ОглавлениеSource.—Bishop Burnet's History of His Own Times, vol. iv., p. 395. (Oxford: 1833.)
… The company in Scotland, this year, set out a fleet, with a colony, on design to settle in America: the secret was better kept than could have been well expected, considering the many hands in which it was lodged; it appeared at last, that the true design had been guessed, from the first motion of it: they landed at Darien, which, by the report that they sent over, was capable of being made a strong place, with a good port. It was no wonder that the Spaniards complained loudly of this; it lay so near Porto Bello and Panama on the one side, and Carthagena on the other, that they could not think they were safe, when such a neighbour came so near the centre of their Empire in America: the King of France complained also of this, as an invasion of the Spanish dominions, and offered the court of Madrid a fleet to dislodge them. The Spaniards pressed the King hard upon this: they said, they were once possessed of that place; and though they found it too unhealthy to settle there, yet the right to it belonged still to them: so this was a breach of treaties, and a violent possession of their country. In answer to this, the Scotch pretended, that the natives of Darien were never conquered by the Spaniards, and were by consequence a free people; they said, they had purchased of them leave to possess themselves of that place, and that the Spaniards abandoned the country, because they could not reduce the natives: so the pretension of the first discovery was made void, when they went off from it, not being able to hold it; and then the natives being left to themselves, it was lawful for the Scots to treat with them: it was given out, that there was much gold in the country.
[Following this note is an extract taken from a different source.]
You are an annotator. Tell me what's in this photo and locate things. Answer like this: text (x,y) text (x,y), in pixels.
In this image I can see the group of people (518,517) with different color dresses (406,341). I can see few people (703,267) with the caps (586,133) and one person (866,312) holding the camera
Certainly, the nation was so full of hopes from this project, that they raised a fund for carrying it on, greater than, as was thought, that kingdom could stretch to; four hundred thousand pounds sterling was subscribed, and a fourth part was paid down, and afterwards, seventy thousand pounds more was brought in, and a national fury seemed to have transported the whole kingdom, upon this project.
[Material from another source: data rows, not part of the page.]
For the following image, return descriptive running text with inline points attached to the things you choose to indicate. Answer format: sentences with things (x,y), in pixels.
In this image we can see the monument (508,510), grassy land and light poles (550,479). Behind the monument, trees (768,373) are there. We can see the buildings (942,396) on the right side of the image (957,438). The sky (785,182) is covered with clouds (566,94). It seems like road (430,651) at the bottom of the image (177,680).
… Our English plantations grew … very jealous of this new colony: they feared, that the double prospect of finding gold and of robbing the Spaniards, would draw many planters from them into this new settlement; and that the buccaneers might run into them: for by the Scotch act, this place was to be made a free port; and if it was not ruined before it was well formed, they reckoned it would become a seat of piracy and another Algiers in those parts. Upon these grounds, the English nation inclined to declare against this, and the King seemed convinced, that it was an infraction of his treaties with Spain: so orders were sent, but very secretly, to the English plantations, particularly to Jamaica and the Leeward islands, to forbid all commerce with the Scots at Darien. The Spaniards made some faint attempts on them, but without success. This was a very great difficulty on the King; he saw how much he was like to be pressed on both hands, and he apprehended what ill consequences were like to follow, on his declaring himself either way.